Content starts

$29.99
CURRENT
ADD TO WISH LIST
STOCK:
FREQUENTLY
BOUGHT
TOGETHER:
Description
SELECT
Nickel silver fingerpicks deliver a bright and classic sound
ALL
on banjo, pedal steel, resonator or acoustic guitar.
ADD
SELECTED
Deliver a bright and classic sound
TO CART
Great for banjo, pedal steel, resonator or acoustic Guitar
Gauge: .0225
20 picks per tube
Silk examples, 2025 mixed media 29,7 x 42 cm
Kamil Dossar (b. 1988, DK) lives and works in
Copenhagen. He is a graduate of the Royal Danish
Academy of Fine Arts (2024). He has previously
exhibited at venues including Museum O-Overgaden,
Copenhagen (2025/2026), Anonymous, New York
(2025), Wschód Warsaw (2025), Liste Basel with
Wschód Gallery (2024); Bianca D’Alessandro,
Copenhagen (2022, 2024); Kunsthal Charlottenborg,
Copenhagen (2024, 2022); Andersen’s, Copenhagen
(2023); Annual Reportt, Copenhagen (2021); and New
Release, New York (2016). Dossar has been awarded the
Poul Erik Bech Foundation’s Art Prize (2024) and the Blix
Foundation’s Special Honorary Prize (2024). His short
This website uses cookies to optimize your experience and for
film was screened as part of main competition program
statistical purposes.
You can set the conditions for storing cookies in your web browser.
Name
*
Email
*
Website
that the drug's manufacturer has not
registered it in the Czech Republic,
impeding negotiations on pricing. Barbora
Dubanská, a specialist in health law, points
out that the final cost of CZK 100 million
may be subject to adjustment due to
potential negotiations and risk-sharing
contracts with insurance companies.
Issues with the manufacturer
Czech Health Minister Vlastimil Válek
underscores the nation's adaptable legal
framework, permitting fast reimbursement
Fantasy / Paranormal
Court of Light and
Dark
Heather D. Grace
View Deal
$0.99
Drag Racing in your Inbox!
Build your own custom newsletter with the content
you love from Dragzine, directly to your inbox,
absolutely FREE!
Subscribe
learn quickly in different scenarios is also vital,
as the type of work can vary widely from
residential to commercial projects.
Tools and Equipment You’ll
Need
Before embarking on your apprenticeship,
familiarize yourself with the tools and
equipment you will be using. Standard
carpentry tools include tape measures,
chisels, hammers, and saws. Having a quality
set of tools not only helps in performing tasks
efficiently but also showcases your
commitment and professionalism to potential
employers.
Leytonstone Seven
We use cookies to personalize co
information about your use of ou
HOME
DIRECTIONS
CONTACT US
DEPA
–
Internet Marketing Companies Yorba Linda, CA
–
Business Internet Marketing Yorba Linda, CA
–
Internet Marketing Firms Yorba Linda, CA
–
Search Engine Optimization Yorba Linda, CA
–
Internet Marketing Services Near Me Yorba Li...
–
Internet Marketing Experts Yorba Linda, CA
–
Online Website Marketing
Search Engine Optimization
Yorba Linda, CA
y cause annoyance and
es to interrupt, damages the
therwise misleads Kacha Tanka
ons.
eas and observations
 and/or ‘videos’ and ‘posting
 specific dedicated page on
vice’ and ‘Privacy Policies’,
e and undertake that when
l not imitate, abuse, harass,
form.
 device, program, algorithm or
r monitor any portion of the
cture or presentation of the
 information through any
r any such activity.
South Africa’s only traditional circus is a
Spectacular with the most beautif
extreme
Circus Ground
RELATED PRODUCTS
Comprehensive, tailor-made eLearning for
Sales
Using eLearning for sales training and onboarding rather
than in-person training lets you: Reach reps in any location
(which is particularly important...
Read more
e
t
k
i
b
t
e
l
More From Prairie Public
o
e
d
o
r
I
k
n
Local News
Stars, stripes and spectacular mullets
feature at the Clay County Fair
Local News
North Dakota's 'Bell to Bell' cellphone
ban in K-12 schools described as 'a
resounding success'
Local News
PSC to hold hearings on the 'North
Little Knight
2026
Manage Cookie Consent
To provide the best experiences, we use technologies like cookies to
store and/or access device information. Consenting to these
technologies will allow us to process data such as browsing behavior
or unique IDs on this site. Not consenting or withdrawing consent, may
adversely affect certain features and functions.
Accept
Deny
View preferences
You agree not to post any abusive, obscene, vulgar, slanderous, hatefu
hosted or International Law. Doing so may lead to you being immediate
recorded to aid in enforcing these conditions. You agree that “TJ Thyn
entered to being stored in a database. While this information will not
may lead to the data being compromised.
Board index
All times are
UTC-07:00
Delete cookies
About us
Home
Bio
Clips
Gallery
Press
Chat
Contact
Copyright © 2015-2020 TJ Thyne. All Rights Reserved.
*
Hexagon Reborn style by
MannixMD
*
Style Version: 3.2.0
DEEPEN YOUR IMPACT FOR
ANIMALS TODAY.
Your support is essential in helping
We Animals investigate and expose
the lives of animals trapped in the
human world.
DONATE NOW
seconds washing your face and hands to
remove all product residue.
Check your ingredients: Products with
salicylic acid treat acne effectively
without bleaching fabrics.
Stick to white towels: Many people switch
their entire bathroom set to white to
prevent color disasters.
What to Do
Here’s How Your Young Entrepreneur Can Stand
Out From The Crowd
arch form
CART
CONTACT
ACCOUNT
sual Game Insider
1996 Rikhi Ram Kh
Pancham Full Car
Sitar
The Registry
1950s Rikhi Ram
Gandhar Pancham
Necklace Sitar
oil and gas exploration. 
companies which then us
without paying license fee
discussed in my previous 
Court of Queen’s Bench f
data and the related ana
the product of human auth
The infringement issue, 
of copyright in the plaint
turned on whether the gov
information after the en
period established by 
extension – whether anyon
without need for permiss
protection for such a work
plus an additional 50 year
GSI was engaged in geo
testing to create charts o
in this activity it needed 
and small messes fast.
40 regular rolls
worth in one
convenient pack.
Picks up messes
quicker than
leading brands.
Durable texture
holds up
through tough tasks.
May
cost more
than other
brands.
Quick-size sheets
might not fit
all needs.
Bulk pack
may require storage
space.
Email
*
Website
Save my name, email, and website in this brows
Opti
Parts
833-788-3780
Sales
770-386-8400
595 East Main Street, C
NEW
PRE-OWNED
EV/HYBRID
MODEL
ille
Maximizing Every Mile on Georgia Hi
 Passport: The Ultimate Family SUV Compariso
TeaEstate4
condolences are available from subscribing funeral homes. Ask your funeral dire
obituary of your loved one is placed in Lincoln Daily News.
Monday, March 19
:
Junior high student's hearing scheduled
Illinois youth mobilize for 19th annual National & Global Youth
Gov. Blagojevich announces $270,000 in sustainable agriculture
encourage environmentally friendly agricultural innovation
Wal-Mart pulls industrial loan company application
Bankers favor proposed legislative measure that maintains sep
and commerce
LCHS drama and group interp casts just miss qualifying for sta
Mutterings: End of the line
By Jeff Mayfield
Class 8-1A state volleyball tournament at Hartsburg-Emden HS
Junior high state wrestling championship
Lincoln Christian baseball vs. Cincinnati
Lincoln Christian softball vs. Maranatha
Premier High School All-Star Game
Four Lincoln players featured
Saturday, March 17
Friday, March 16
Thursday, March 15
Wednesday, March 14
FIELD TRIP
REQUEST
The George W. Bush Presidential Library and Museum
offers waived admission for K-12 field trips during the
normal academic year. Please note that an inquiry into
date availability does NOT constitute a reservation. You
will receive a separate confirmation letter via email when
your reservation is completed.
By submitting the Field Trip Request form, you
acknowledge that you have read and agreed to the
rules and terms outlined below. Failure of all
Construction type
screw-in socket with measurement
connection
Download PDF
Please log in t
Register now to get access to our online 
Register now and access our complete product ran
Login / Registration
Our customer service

Content ends

Exercise: Output the full listing again with nothing altered.

Response to the task:
$29.99
CURRENT
ADD TO WISH LIST
STOCK:
FREQUENTLY
BOUGHT
TOGETHER:
Description
SELECT
Nickel silver fingerpicks deliver a bright and classic sound
ALL
on banjo, pedal steel, resonator or acoustic guitar.
ADD
SELECTED
Deliver a bright and classic sound
TO CART
Great for banjo, pedal steel, resonator or acoustic Guitar
Gauge: .0225
20 picks per tube
Silk examples, 2025 mixed media 29,7 x 42 cm
Kamil Dossar (b. 1988, DK) lives and works in
Copenhagen. He is a graduate of the Royal Danish
Academy of Fine Arts (2024). He has previously
exhibited at venues including Museum O-Overgaden,
Copenhagen (2025/2026), Anonymous, New York
(2025), Wschód Warsaw (2025), Liste Basel with
Wschód Gallery (2024); Bianca D’Alessandro,
Copenhagen (2022, 2024); Kunsthal Charlottenborg,
Copenhagen (2024, 2022); Andersen’s, Copenhagen
(2023); Annual Reportt, Copenhagen (2021); and New
Release, New York (2016). Dossar has been awarded the
Poul Erik Bech Foundation’s Art Prize (2024) and the Blix
Foundation’s Special Honorary Prize (2024). His short
This website uses cookies to optimize your experience and for
film was screened as part of main competition program
statistical purposes.
You can set the conditions for storing cookies in your web browser.
Name
*
Email
*
Website
that the drug's manufacturer has not
registered it in the Czech Republic,
impeding negotiations on pricing. Barbora
Dubanská, a specialist in health law, points
out that the final cost of CZK 100 million
may be subject to adjustment due to
potential negotiations and risk-sharing
contracts with insurance companies.
Issues with the manufacturer
Czech Health Minister Vlastimil Válek
underscores the nation's adaptable legal
framework, permitting fast reimbursement
Fantasy / Paranormal
Court of Light and
Dark
Heather D. Grace
View Deal
$0.99
Drag Racing in your Inbox!
Build your own custom newsletter with the content
you love from Dragzine, directly to your inbox,
absolutely FREE!
Subscribe
learn quickly in different scenarios is also vital,
as the type of work can vary widely from
residential to commercial projects.
Tools and Equipment You’ll
Need
Before embarking on your apprenticeship,
familiarize yourself with the tools and
equipment you will be using. Standard
carpentry tools include tape measures,
chisels, hammers, and saws. Having a quality
set of tools not only helps in performing tasks
efficiently but also showcases your
commitment and professionalism to potential
employers.
Leytonstone Seven
We use cookies to personalize co
information about your use of ou
HOME
DIRECTIONS
CONTACT US
DEPA
–
Internet Marketing Companies Yorba Linda, CA
–
Business Internet Marketing Yorba Linda, CA
–
Internet Marketing Firms Yorba Linda, CA
–
Search Engine Optimization Yorba Linda, CA
–
Internet Marketing Services Near Me Yorba Li...
–
Internet Marketing Experts Yorba Linda, CA
–
Online Website Marketing
Search Engine Optimization
Yorba Linda, CA
y cause annoyance and
es to interrupt, damages the
therwise misleads Kacha Tanka
ons.
eas and observations
 and/or ‘videos’ and ‘posting
 specific dedicated page on
vice’ and ‘Privacy Policies’,
e and undertake that when
l not imitate, abuse, harass,
form.
 device, program, algorithm or
r monitor any portion of the
cture or presentation of the
 information through any
r any such activity.
South Africa’s only traditional circus is a
Spectacular with the most beautif
extreme
Circus Ground
RELATED PRODUCTS
Comprehensive, tailor-made eLearning for
Sales
Using eLearning for sales training and onboarding rather
than in-person training lets you: Reach reps in any location
(which is particularly important...
Read more
e
t
k
i
b
t
e
l
More From Prairie Public
o
e
d
o
r
I
k
n
Local News
Stars, stripes and spectacular mullets
feature at the Clay County Fair
Local News
North Dakota's 'Bell to Bell' cellphone
ban in K-12 schools described as 'a
resounding success'
Local News
PSC to hold hearings on the 'North
Little Knight
2026
Manage Cookie Consent
To provide the best experiences, we use technologies like cookies to
store and/or access device information. Consenting to these
technologies will allow us to process data such as browsing behavior
or unique IDs on this site. Not consenting or withdrawing consent, may
adversely affect certain features and functions.
Accept
Deny
View preferences
You agree not to post any abusive, obscene, vulgar, slanderous, hatefu
hosted or International Law. Doing so may lead to you being immediate
recorded to aid in enforcing these conditions. You agree that “TJ Thyn
entered to being stored in a database. While this information will not
may lead to the data being compromised.
Board index
All times are
UTC-07:00
Delete cookies
About us
Home
Bio
Clips
Gallery
Press
Chat
Contact
Copyright © 2015-2020 TJ Thyne. All Rights Reserved.
*
Hexagon Reborn style by
MannixMD
*
Style Version: 3.2.0
DEEPEN YOUR IMPACT FOR
ANIMALS TODAY.
Your support is essential in helping
We Animals investigate and expose
the lives of animals trapped in the
human world.
DONATE NOW
seconds washing your face and hands to
remove all product residue.
Check your ingredients: Products with
salicylic acid treat acne effectively
without bleaching fabrics.
Stick to white towels: Many people switch
their entire bathroom set to white to
prevent color disasters.
What to Do
Here’s How Your Young Entrepreneur Can Stand
Out From The Crowd
arch form
CART
CONTACT
ACCOUNT
sual Game Insider
1996 Rikhi Ram Kh
Pancham Full Car
Sitar
The Registry
1950s Rikhi Ram
Gandhar Pancham
Necklace Sitar
oil and gas exploration. 
companies which then us
without paying license fee
discussed in my previous 
Court of Queen’s Bench f
data and the related ana
the product of human auth
The infringement issue, 
of copyright in the plaint
turned on whether the gov
information after the en
period established by 
extension – whether anyon
without need for permiss
protection for such a work
plus an additional 50 year
GSI was engaged in geo
testing to create charts o
in this activity it needed 
and small messes fast.
40 regular rolls
worth in one
convenient pack.
Picks up messes
quicker than
leading brands.
Durable texture
holds up
through tough tasks.
May
cost more
than other
brands.
Quick-size sheets
might not fit
all needs.
Bulk pack
may require storage
space.
Email
*
Website
Save my name, email, and website in this brows
Opti
Parts
833-788-3780
Sales
770-386-8400
595 East Main Street, C
NEW
PRE-OWNED
EV/HYBRID
MODEL
ille
Maximizing Every Mile on Georgia Hi
 Passport: The Ultimate Family SUV Compariso
TeaEstate4
condolences are available from subscribing funeral homes. Ask your funeral dire
obituary of your loved one is placed in Lincoln Daily News.
Monday, March 19
:
Junior high student's hearing scheduled
Illinois youth mobilize for 19th annual National & Global Youth
Gov. Blagojevich announces $270,000 in sustainable agriculture
encourage environmentally friendly agricultural innovation
Wal-Mart pulls industrial loan company application
Bankers favor proposed legislative measure that maintains sep
and commerce
LCHS drama and group interp casts just miss qualifying for sta
Mutterings: End of the line
By Jeff Mayfield
Class 8-1A state volleyball tournament at Hartsburg-Emden HS
Junior high state wrestling championship
Lincoln Christian baseball vs. Cincinnati
Lincoln Christian softball vs. Maranatha
Premier High School All-Star Game
Four Lincoln players featured
Saturday, March 17
Friday, March 16
Thursday, March 15
Wednesday, March 14
FIELD TRIP
REQUEST
The George W. Bush Presidential Library and Museum
offers waived admission for K-12 field trips during the
normal academic year. Please note that an inquiry into
date availability does NOT constitute a reservation. You
will receive a separate confirmation letter via email when
your reservation is completed.
By submitting the Field Trip Request form, you
acknowledge that you have read and agreed to the
rules and terms outlined below. Failure of all
Construction type
screw-in socket with measurement
connection
Download PDF
Please log in t
Register now to get access to our online 
Register now and access our complete product ran
Login / Registration
Our customer service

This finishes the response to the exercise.